Prüfe die Holzwände auf Risse und abblätternde Farbe. Erneuere die Schutzschicht nur auf trockenem Holz.
Wie dichtest du Fenster und Türen an der Gartenhütte ab?
Ersetze alte Dichtungen durch neue. Ziehe Scharniere und Beschläge nach, aber dass sich alles noch öffnen lässt, ist wichtig.
Wie verhinderst du Schimmel in der Gartenhütte?
Entferne nasse Textilien und feuchte Erde. Lüfte den Raum trocken und halte Lüftungsöffnungen frei.
Was musst du mit Wasserleitungen und Außenhähnen im Winter machen?

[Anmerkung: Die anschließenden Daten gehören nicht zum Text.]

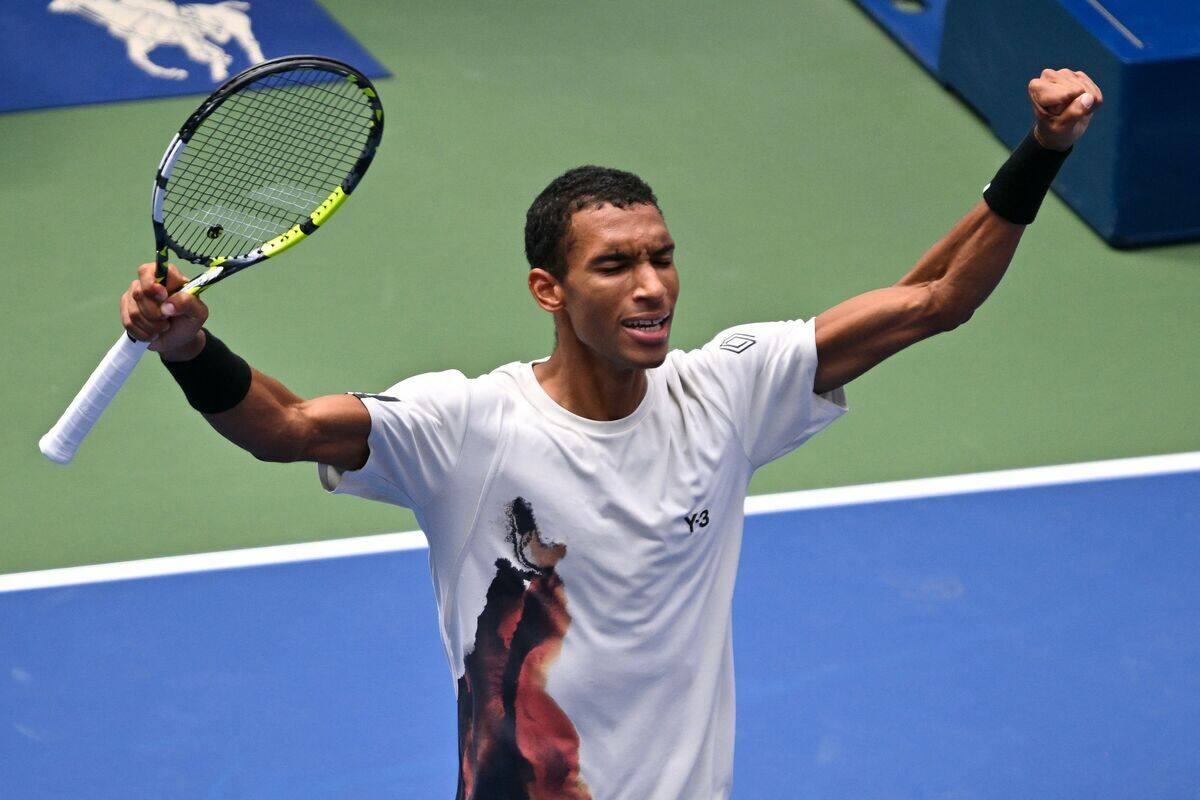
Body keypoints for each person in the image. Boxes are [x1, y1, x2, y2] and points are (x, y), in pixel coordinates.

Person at [120, 68, 1102, 800]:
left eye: (663, 258)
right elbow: (286, 428)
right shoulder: (468, 428)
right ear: (550, 289)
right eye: (615, 264)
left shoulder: (726, 390)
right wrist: (191, 348)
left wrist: (1042, 151)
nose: (652, 285)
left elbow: (932, 299)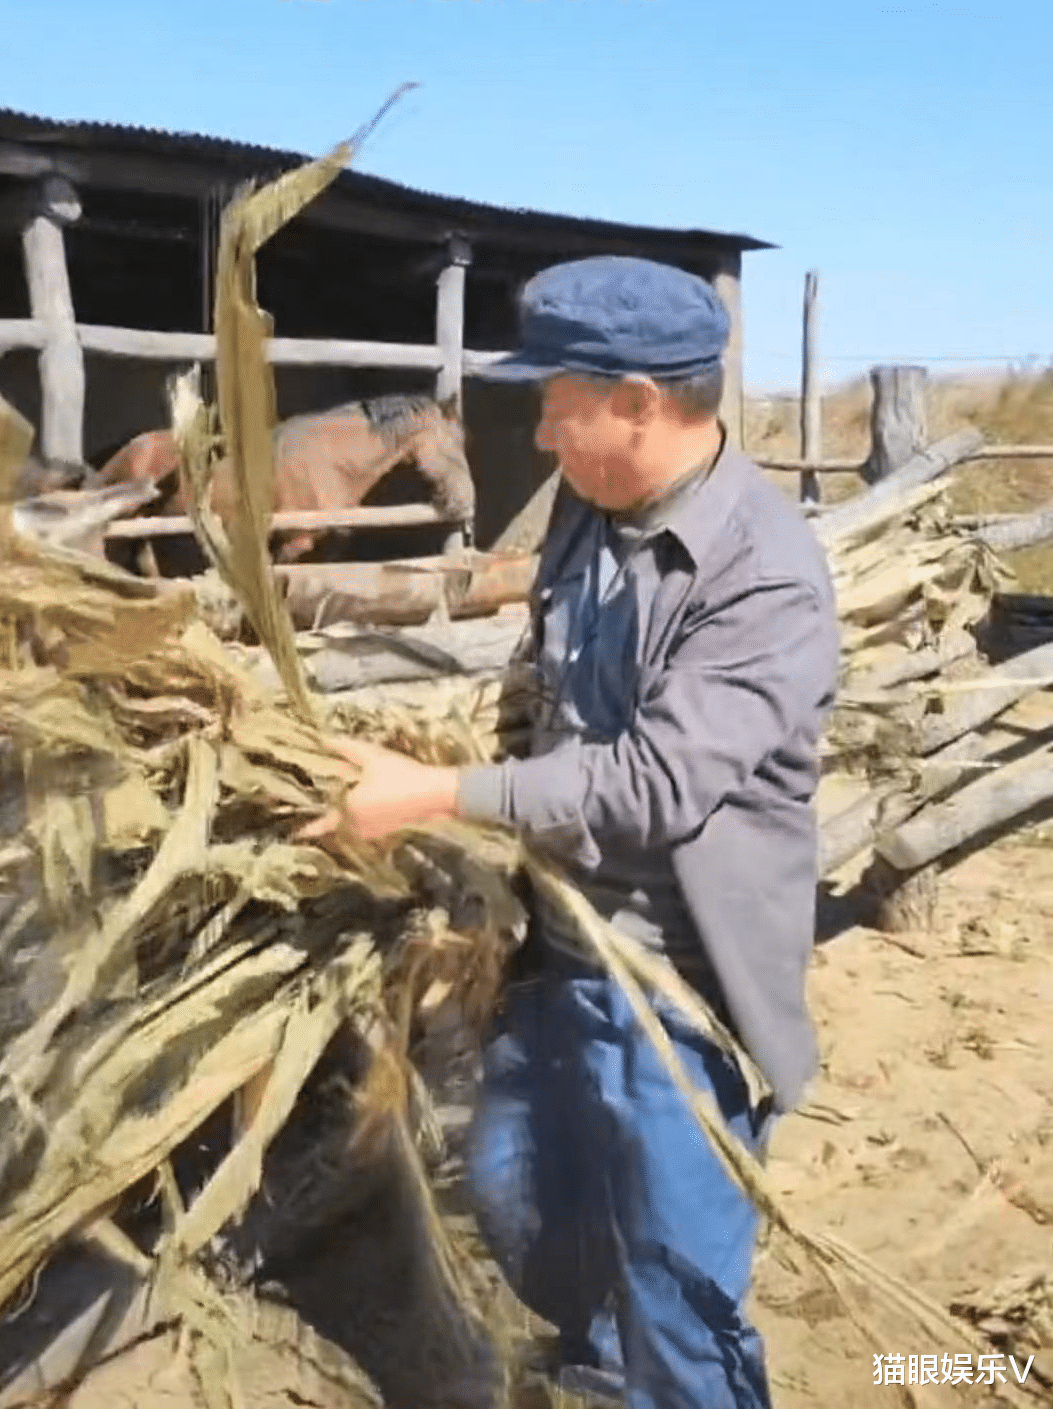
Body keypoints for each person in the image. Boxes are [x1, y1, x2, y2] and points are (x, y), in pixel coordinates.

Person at [300, 255, 840, 1409]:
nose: (540, 431)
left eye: (556, 401)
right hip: (555, 946)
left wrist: (436, 793)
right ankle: (599, 1359)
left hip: (675, 984)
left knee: (675, 1289)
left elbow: (654, 783)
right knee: (513, 1194)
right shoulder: (584, 515)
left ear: (637, 403)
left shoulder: (762, 574)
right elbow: (537, 679)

Stelle die Wasserzufuhr ab und leere Leitungen und Hähne. Gefrierendes Wasser kann Schäden verursachen.
Solltest du eine Regentonne im Winter leeren?
Leere die Regentonne vor Frost oder folge den Anweisungen des Herstellers. Wasser kann den Behälter beim Gefrieren beschädigen.
Wie lagerst du Gartengeräte und Gartenmöbel über den Winter richtig?
Reinige Geräte und trockne Metallteile ab. Stelle Möbel trocken auf, nicht direkt auf den Boden.
Was solltest du bei der Elektrik in der Gartenhütte beachten?
Prüfe Kabel und Stecker auf Feuchtigkeit. Trenne Geräte vom Strom und lagere Akkus trocken.
Wie hältst du Mäuse und andere Schädlinge aus der Gartenhütte fern?
Verschließe Zugänge, ohne die Belüftung zu blockieren. Bewahre Lebensmittel in dicht schließenden Behältern auf.
Was solltest du nach Sturm, Starkregen oder Schneefall kontrollieren?
Prüfe Dach und Regenrinnen auf Schäden. Achte auf stehendes Wasser und feuchte Stellen im Innenraum.